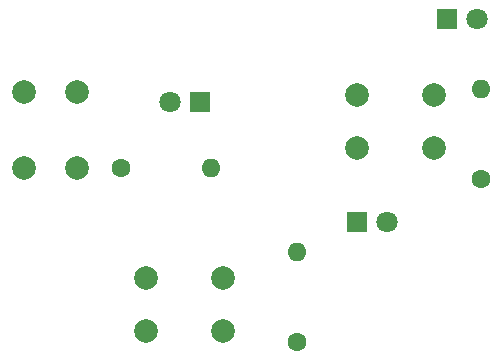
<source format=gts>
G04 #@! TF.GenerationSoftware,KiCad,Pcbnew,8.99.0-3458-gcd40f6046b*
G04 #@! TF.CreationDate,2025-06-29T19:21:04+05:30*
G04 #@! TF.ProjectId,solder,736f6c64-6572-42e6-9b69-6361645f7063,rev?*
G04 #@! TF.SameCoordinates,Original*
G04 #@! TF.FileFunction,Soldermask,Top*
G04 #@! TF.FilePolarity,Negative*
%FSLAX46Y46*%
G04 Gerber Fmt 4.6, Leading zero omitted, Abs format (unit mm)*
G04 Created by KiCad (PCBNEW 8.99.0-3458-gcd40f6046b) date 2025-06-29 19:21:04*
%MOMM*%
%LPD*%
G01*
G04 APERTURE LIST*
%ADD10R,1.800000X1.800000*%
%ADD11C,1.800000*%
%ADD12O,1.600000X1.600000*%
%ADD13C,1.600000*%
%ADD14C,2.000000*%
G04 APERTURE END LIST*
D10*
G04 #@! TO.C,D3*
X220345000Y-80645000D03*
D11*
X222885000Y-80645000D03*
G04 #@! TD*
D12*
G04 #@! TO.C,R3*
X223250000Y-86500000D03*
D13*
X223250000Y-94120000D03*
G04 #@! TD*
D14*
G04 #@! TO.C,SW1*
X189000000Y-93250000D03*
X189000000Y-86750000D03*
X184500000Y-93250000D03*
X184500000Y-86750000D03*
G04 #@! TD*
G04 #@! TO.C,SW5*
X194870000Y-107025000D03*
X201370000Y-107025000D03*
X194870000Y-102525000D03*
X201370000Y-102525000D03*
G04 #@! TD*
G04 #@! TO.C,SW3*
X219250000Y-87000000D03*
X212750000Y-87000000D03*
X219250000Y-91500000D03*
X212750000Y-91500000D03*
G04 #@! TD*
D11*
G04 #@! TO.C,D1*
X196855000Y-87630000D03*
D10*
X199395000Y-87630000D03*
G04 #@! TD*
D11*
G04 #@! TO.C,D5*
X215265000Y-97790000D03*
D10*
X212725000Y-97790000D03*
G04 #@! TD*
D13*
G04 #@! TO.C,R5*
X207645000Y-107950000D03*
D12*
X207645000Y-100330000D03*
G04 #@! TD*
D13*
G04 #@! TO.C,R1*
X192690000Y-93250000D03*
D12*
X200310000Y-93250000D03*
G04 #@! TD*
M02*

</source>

Exercise instructions - For this listing, copy out every line that includes the word "KiCad".

Response for this exercise -
G04 #@! TF.GenerationSoftware,KiCad,Pcbnew,8.99.0-3458-gcd40f6046b*
G04 Created by KiCad (PCBNEW 8.99.0-3458-gcd40f6046b) date 2025-06-29 19:21:04*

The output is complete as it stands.